Zu unserer eigenen Überraschung mussten wir nach dem ersten Prototyp der Emma feststellen, dass diese vom Klang sehr nahe am Original liegt. Bei einem direkten A/B Vergleich wird man zwangsweise gewisse klangliche Unterscheide insbesondere beim Übersteuerungsverhalten feststellen aber diese sind sehr gering. Möchte man es beziffern dürfte man bei geschätzten 90% 5E3 Sound ankommen aber nur bei der Verwendung einer ECC99 in der Endstufe und einer 12AY7 als Eingangsröhre!
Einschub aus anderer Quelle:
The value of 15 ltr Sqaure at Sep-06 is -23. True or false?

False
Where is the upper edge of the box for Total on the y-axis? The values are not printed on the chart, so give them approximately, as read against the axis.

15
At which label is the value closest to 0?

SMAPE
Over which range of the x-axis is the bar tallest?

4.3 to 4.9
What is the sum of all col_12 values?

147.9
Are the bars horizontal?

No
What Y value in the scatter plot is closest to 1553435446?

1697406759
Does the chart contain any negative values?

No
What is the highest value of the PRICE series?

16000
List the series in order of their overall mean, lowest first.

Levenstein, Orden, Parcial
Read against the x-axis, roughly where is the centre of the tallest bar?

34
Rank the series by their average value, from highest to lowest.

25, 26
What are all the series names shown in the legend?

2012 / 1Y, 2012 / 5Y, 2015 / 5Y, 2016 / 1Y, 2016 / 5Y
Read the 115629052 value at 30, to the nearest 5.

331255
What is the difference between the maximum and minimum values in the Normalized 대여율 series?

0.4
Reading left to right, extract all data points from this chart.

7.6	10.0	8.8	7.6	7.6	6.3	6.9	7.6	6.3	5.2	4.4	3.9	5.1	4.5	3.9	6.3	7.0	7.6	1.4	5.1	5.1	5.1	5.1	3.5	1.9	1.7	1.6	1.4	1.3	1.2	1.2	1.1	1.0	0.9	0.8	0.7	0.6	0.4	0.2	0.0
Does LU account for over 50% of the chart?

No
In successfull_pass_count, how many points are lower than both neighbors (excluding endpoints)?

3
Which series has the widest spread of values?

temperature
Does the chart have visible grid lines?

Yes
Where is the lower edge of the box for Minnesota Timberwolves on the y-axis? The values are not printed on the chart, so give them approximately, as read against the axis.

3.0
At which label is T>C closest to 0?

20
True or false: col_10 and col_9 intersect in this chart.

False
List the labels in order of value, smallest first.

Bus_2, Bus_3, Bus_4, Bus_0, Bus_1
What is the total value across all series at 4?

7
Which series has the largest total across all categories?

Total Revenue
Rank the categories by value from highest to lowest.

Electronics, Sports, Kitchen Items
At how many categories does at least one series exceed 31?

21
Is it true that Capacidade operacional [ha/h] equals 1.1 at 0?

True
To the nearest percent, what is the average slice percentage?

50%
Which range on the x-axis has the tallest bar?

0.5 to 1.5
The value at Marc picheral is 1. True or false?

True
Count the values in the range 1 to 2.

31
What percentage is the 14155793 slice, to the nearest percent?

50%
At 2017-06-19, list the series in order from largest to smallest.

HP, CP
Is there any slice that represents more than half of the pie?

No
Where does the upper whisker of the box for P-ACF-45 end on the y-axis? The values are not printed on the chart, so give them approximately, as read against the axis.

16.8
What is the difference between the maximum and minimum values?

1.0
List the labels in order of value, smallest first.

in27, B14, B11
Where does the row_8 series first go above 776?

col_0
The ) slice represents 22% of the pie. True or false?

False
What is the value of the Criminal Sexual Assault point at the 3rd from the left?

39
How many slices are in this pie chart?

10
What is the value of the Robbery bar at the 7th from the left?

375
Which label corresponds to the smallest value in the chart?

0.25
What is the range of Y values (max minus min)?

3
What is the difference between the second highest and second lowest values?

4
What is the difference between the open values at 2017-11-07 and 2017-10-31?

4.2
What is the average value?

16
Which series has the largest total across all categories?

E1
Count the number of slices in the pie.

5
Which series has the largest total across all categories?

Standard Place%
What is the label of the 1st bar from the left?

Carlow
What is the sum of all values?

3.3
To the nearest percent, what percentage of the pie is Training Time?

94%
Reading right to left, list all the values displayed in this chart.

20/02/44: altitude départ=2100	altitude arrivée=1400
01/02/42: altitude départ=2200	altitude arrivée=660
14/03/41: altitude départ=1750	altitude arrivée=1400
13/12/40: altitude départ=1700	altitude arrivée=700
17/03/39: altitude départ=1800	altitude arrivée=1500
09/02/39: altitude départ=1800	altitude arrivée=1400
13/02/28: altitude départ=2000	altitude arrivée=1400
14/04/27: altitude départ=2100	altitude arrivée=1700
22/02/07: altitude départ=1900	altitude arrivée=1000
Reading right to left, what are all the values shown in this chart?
Auf alle Fälle bietet die Emma vollen Röhrensound sowie eine sehr große Spielfreude.

Bauteile

Einen ->Satz mit Bauteilen, sowie das passende ->Chassis (welches auch für andere Projekte dieser Art bestens geeignet ist) sowie Blenden gibt es im Shop.

Warnung !

Vorsicht beim Nachbau. Auch wenn dieser Verstärker nicht viel Leistung hat so arbeitet er dennoch mit Spannungen die Gefahr für Haut und Haar darstellen können, weshalb sich dieser Verstärker NICHT als Anfängerprojekt eignet !
Das Lesen und Verstehen von Schaltplänen, der Umgang mit Meßgeräten sowie grundlegenden Erfahrungen mit Spannungen über 60 V sollten als Voraussetzung für den erfolgreichen Auf- und Nachbau vorhanden sein.